Le feuilleton judiciaire qui oppose le milliardaire Baba Ahmadou Danpullo aux filiales camerounaises de géants internationaux vient de connaître un nouveau coup de théâtre. Alors que MTN Cameroon et Chococam pensaient enfin récupérer leurs avoirs gelés depuis 29 mois, la justice camerounaise a prononcé une nouvelle saisie conservatoire, replongeant les protagonistes dans l’incertitude. Une bataille financière titanesque qui s’inscrit dans un conflit transcontinental et dont les ramifications dépassent largement les frontières nationales.
L’affaire Danpullo s’enlise dans un labyrinthe judiciaire sans précédent
Le 26 février dernier, la cour d’appel du Littoral semblait avoir tranché en ordonnant la main levée de la saisie des comptes de MTN Cameroon et Chococam logés à Citibank, Standard Chartered Bank et BICEC. Une bouffée d’oxygène pour ces entreprises dont les avoirs sont bloqués depuis septembre 2022. Mais l’espoir fut de courte durée : le même jour, sur requête de Bestinver, holding liée à Baba Danpullo, une nouvelle saisie conservatoire a été prononcée par la même juridiction.
Cette situation kafkaïenne maintient dans l’impasse des sommes colossales : près de 144 milliards de FCFA pour MTN, dont environ 120 milliards du compte de dépôt Mobile Money.Ce blocage prolongé n’est pas sans conséquence sur l’écosystème financier camerounais et sur la confiance des investisseurs.
Les origines sud-africaines d’un contentieux aux proportions démesurées
Pour comprendre l’ampleur de cette affaire, il faut remonter à sa genèse en Afrique du Sud. Le 19 juin 2020, les biens immobiliers de Danpullo y sont saisis et vendus par la First National Bank (FNB), qui invoque l’insolvabilité du milliardaire camerounais. Une version contestée par l’intéressé qui dénonce une « spoliation » et une « croisade raciste » contre son groupe Bestinver.
En riposte, Danpullo a obtenu d’un juge du tribunal de première instance de Douala-Bonanjo la saisie des comptes bancaires de MTN, Broadband Telecom, Mobile Money Corporation et Chococam. La logique derrière cette stratégie ? Ces entreprises sont des filiales de Public Investment Corporate (PIC), elle-même actionnaire de FirstRand Bank.
Le montant réclamé par l’homme d’affaires camerounais donne le vertige : 5 200 milliards de FCFA d’actifs perdus en Afrique du Sud, auxquels s’ajoutent 21,6 milliards de loyers prétendument indûment perçus, 22,1 milliards de frais de recouvrements et des intérêts de 3,25%. Le total atteint aujourd’hui la somme astronomique de 275,5 milliards de FCFA.

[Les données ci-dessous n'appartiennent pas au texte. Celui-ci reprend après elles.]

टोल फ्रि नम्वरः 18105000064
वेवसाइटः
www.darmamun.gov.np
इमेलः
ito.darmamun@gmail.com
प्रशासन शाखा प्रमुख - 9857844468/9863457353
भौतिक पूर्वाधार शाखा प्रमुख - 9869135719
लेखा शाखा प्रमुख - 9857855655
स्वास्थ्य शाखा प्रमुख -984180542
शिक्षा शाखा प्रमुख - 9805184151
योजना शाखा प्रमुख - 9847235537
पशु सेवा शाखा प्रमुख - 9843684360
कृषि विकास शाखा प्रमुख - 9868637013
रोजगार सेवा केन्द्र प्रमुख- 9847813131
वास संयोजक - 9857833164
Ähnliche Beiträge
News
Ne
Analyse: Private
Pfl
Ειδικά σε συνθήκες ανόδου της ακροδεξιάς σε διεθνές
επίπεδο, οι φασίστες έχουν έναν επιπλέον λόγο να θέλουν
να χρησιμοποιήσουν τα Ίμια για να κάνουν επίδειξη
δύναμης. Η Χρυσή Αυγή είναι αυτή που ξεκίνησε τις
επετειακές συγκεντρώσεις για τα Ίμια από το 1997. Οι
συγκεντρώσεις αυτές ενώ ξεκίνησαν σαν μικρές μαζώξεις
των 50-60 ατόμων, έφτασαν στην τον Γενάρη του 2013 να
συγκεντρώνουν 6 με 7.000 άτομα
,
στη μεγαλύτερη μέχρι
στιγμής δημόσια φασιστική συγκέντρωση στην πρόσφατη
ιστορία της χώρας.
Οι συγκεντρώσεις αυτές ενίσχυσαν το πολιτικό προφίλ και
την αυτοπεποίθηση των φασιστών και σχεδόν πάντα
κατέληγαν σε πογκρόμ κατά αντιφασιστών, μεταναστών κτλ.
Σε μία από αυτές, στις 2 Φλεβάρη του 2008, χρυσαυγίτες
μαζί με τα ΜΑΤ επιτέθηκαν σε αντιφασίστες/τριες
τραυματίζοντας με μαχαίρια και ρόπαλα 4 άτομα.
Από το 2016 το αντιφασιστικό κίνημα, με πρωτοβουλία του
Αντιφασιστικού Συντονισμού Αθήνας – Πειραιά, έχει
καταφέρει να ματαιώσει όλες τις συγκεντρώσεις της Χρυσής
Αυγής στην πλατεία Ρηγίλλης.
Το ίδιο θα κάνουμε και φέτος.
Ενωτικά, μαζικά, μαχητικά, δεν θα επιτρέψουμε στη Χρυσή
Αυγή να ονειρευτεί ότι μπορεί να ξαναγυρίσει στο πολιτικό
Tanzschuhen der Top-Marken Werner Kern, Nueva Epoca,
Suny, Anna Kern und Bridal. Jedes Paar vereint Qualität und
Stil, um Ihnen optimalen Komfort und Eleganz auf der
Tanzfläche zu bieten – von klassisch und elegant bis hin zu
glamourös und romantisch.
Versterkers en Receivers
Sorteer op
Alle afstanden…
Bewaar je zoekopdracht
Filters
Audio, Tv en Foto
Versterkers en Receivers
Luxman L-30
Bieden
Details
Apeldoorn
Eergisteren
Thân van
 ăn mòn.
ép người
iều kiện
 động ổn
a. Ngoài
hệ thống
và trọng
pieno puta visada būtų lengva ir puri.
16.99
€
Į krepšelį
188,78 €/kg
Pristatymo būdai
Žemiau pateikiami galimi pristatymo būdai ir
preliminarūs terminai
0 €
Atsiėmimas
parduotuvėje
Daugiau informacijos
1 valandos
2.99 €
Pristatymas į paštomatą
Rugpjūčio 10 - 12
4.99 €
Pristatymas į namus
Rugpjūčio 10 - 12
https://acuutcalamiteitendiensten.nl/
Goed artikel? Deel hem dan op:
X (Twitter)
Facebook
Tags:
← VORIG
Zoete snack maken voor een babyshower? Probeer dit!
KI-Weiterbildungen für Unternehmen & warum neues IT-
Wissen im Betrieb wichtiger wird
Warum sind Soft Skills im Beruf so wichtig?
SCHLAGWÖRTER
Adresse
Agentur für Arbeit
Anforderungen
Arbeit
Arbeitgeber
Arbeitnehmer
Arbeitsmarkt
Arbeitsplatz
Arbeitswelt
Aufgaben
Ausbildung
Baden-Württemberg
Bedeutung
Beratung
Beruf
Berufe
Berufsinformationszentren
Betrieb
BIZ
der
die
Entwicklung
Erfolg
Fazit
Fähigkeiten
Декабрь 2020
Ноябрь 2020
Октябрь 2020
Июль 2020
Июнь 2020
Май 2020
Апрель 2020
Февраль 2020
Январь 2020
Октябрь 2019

Des manœuvres juridiques qui paralysent l’économie numérique
Cette saga judiciaire, qui dure depuis plus de deux ans, révèle les limites du système judiciaire face à des enjeux économiques d’une telle envergure. Le 9 juin 2023, le juge de référé avait enjoint plusieurs banques (Afriland First Bank, Ecobank, SCB et UBA) de transférer au greffier du TPI les fonds saisis. Une décision restée lettre morte, MTN ayant assigné la Caisse des Dépôts et Consignations (CDEC) à intervenir dans la procédure.
Le blocage des fonds de Mobile Money suscite particulièrement l’inquiétude des observateurs, car il impacte potentiellement des millions de Camerounais utilisateurs de ce service devenu essentiel dans l’économie numérique du pays. Cette situation inédite met en évidence les tensions entre justice, souveraineté économique et protection des investissements étrangers.
Alors que cette bataille juridico-financière est loin d’avoir livré tous ses rebondissements, elle pose une question fondamentale : jusqu’où les intérêts privés peuvent-ils influencer le fonctionnement des institutions judiciaires et financières d’un pays ? La réponse à cette interrogation déterminera non seulement l’issue de l’affaire Danpullo, mais également l’avenir de l’attractivité économique du Cameroun.